Most the questions you are asking have been discussed on the forum. Search around on here to really get an idea of what you are looking at. I believe what he means by drone is the sound in the car when you are driving. It can get really bad with certain exhausts and at certain RPM's. Had a stealth that would make you want to kill yourself at 2500 rpms. Could just sit at lights and watch people shoot themselves behind me because of that perfect noise.... Got people off there cell phones really well.


----------



## seven_b13 (Oct 9, 2006)

OK.. *There is a whole lot of wrong facts and bad issues going around in here*.. I had a b13 XE for 3 years before I stepped up to my current 5spd b13 Se-r. 

TO address the OP (Original Poster): 
You have a long way in understanding car and how they work. From your post, it's obvious you don't even have car terminology or terms down. SO you need to slow things down. You should be researching and learning how your car drives and what the components are in it. I made some ridiculous things to my old b13 XE that I had to learn thru trial and error. BUT it was never RICED out. 
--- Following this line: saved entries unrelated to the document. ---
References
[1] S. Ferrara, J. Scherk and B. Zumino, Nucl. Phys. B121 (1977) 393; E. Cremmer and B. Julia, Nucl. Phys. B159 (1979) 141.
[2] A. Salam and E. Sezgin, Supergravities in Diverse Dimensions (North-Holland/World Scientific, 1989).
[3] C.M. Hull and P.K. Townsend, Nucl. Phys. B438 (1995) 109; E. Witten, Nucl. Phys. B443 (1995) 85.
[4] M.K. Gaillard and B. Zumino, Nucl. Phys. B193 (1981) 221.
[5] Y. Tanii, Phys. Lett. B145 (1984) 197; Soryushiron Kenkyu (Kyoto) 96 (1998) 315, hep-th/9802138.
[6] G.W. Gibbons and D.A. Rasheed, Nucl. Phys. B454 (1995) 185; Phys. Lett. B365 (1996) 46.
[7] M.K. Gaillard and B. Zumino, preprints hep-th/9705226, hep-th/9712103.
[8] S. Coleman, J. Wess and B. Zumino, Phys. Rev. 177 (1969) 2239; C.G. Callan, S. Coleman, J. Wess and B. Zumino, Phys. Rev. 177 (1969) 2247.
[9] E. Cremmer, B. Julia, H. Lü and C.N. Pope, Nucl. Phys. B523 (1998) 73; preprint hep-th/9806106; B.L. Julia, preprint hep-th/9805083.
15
1. The way your planning to modify your car will result in a bad outcome and deem your car as "rice". 
2. You don't change your Cat and muffler and nothing else. You change the exhaust system. It might be difficult to find a cat back system for a 1.6, SO if your not going to spend the money to get a car specific system go to a GOOD exhaust shop and have them mandrel bend custom piping and put a GOOD muffler on the end. If you need a silencer then it's not a good muffler. It should range from about 250-350 to do this depending on shop. Do not go any bigger than a 2" diameter piping. Anything bigger will make you lose HP.
3.You don't call it a "can" muffler. As said by another poster, the oval or more rectangular kind are much quieter.. magnaflow, borla, etc.. research. DO NOT- I REPEAT- DO NOT BUY A PACESETTER EXHAUST (OR THE HEADER). That is the cheapest exhaust system ever and will rust out on you faster than Meinkie piping. 
4. STAY AWAY FROM EBAY FOR ENGINE COMPONENTS. Air intakes are ok and misc. small exterior or interior things. 
5. The EBAY performance chip crap is a waste of money. It's been researched and proven to do absolutely nothing. 
6. Your model with the Ga16de is in the range of about 90-95whp. 
7. Your 1st modification should be a Tune-up. 
8. As far as gas mileage. you have a 1.6L engine. you can't go much lower than that in economy. A full tank will last for a while. Modifying will make you lose mpg but it's very dependant on alot of other things. Don't worry about it. 
9. Do not go out buying a new ECU like another poster suggested. That is not a 1st mod. It is useless to add a JWT ecu to a stock car. Yeah you'll add a few HP but not the way it's suppose to. 
10. Research, Research and Research before you modify or Buy anything. 
11. I'd suggest once you've done research that you start with what we call, I/H/E = Intake/Header/Exhaust. It lets the car breath in and flow out to give you added HP.

Hope that helps..


----------